--- START ---
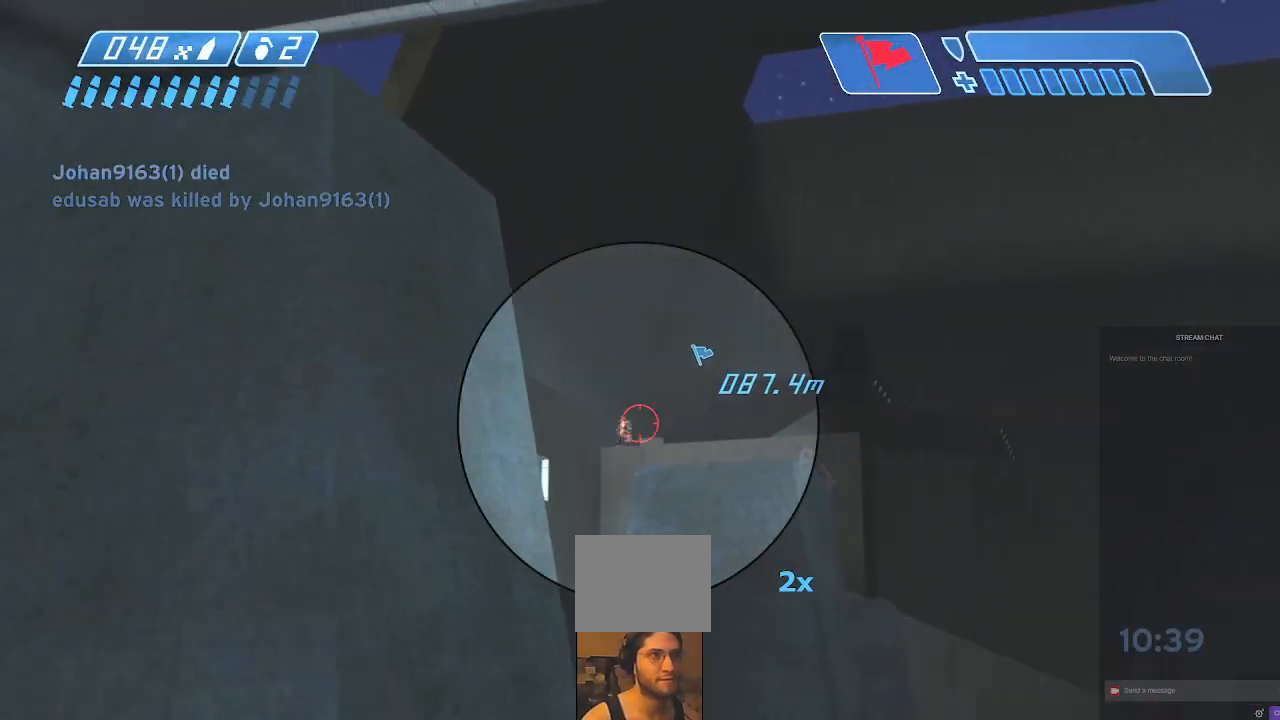
{"dt_ms": 500, "buttons": [], "left_stick": "right", "right_stick": "center", "events": [[100, "R2", "down"], [100, "left_stick", "right"], [100, "right_stick", "center"], [233, "right_stick", "left"], [300, "R2", "up"], [333, "right_stick", "center"]]}
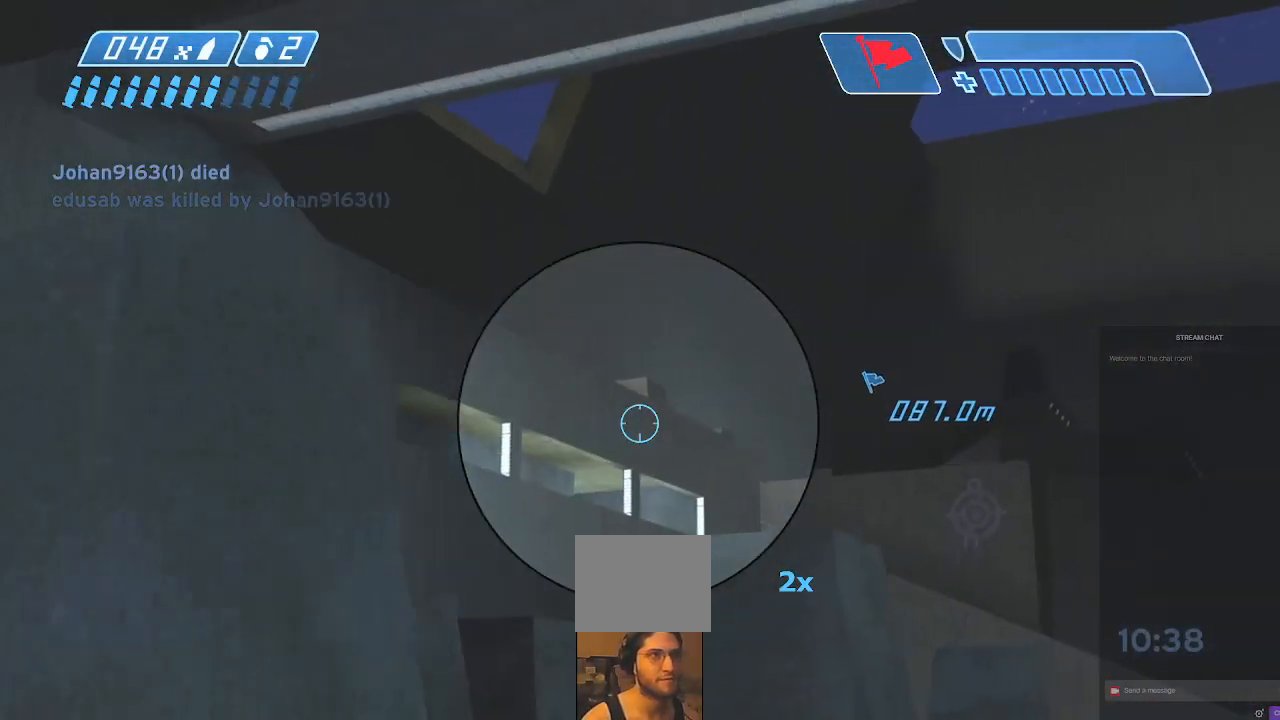
{"dt_ms": 1000, "buttons": [], "left_stick": "down-left", "right_stick": "center"}
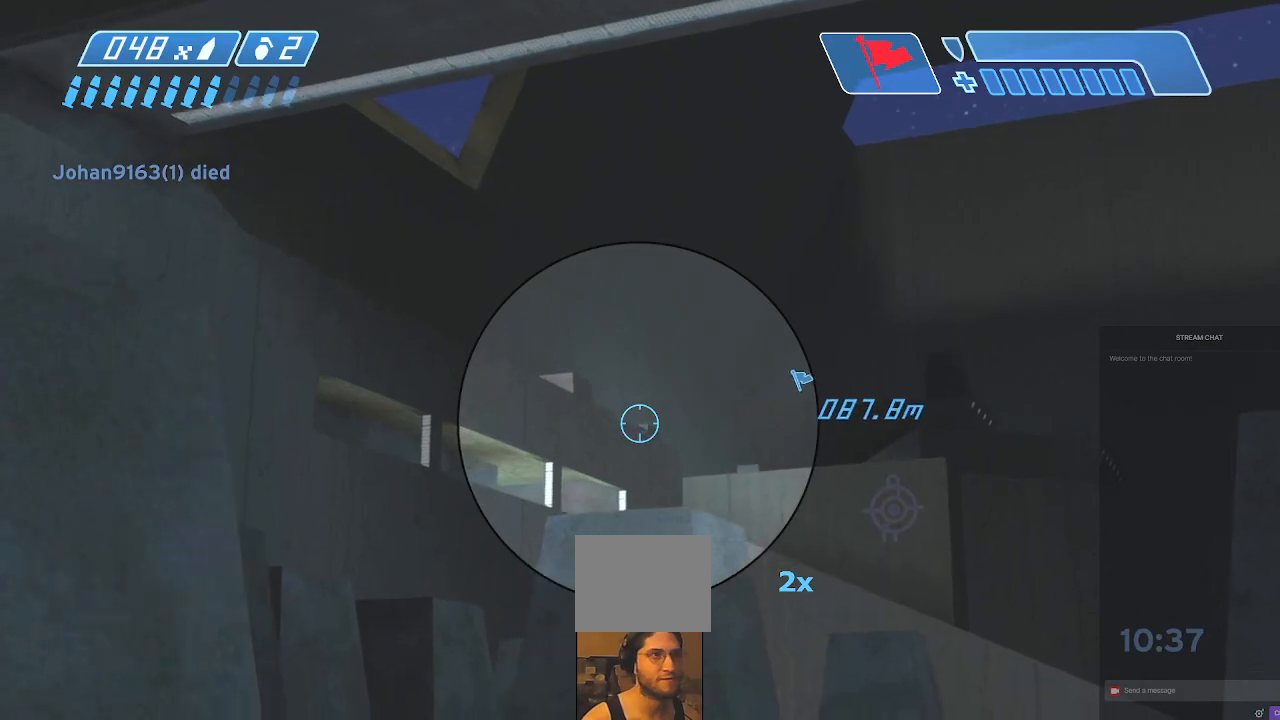
{"dt_ms": 500, "buttons": [], "left_stick": "up-left", "right_stick": "down-left", "events": [[33, "X", "down"], [100, "X", "up"], [167, "X", "down"], [200, "right_stick", "left"], [267, "X", "up"], [300, "Y", "down"], [300, "left_stick", "center"], [333, "Y", "up"], [400, "left_stick", "up-left"], [400, "right_stick", "down-left"]]}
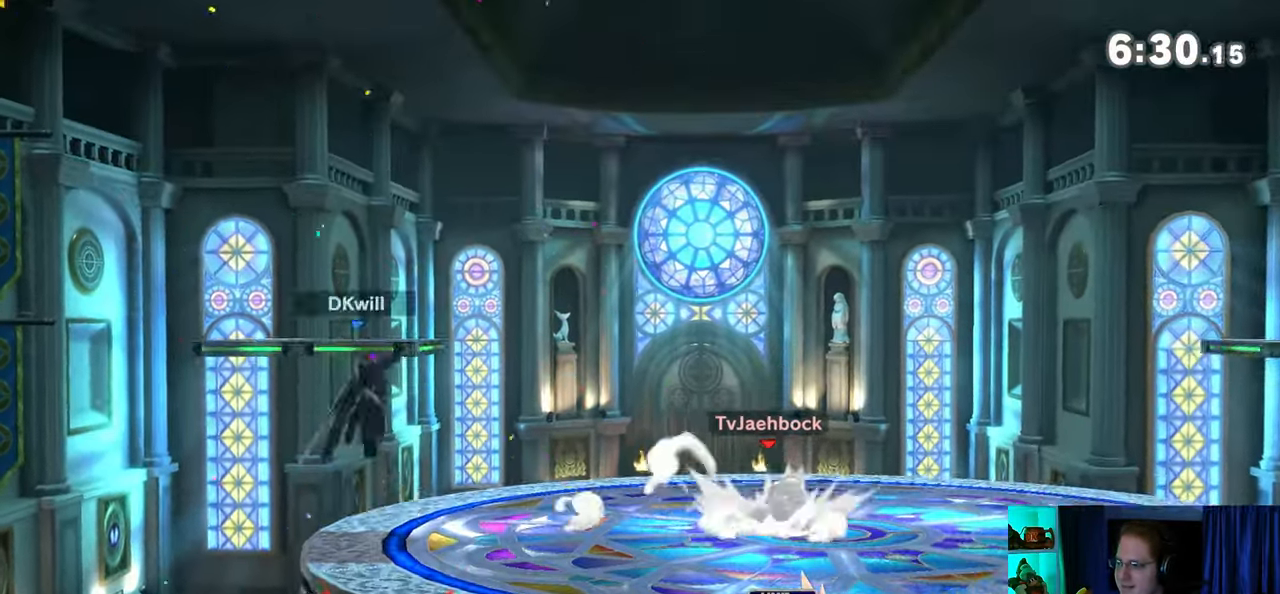
Gameplay with a controller (Nintendo layout); each line is a JSON object with the inputs held at the frame after it. "events" lists button and stick changes between this image and that frame as [ms after this image, input, new state], when the widget could be followed in between. Not read: L3 R3.
{"buttons": [], "left_stick": "center", "right_stick": "center", "events": [[17, "X", "down"], [17, "Y", "up"], [283, "X", "up"], [317, "left_stick", "center"]]}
--- END ---
[AIM OF THE EXERCISE]:
Your answer should be the lines above that contain the word "center", copied out.

[EXERCISE RESPONSE]:
{"dt_ms": 500, "buttons": [], "left_stick": "right", "right_stick": "center", "events": [[100, "R2", "down"], [100, "left_stick", "right"], [100, "right_stick", "center"], [233, "right_stick", "left"], [300, "R2", "up"], [333, "right_stick", "center"]]}
{"dt_ms": 1000, "buttons": [], "left_stick": "down-left", "right_stick": "center"}
{"dt_ms": 500, "buttons": [], "left_stick": "up-left", "right_stick": "down-left", "events": [[33, "X", "down"], [100, "X", "up"], [167, "X", "down"], [200, "right_stick", "left"], [267, "X", "up"], [300, "Y", "down"], [300, "left_stick", "center"], [333, "Y", "up"], [400, "left_stick", "up-left"], [400, "right_stick", "down-left"]]}
{"buttons": [], "left_stick": "center", "right_stick": "center", "events": [[17, "X", "down"], [17, "Y", "up"], [283, "X", "up"], [317, "left_stick", "center"]]}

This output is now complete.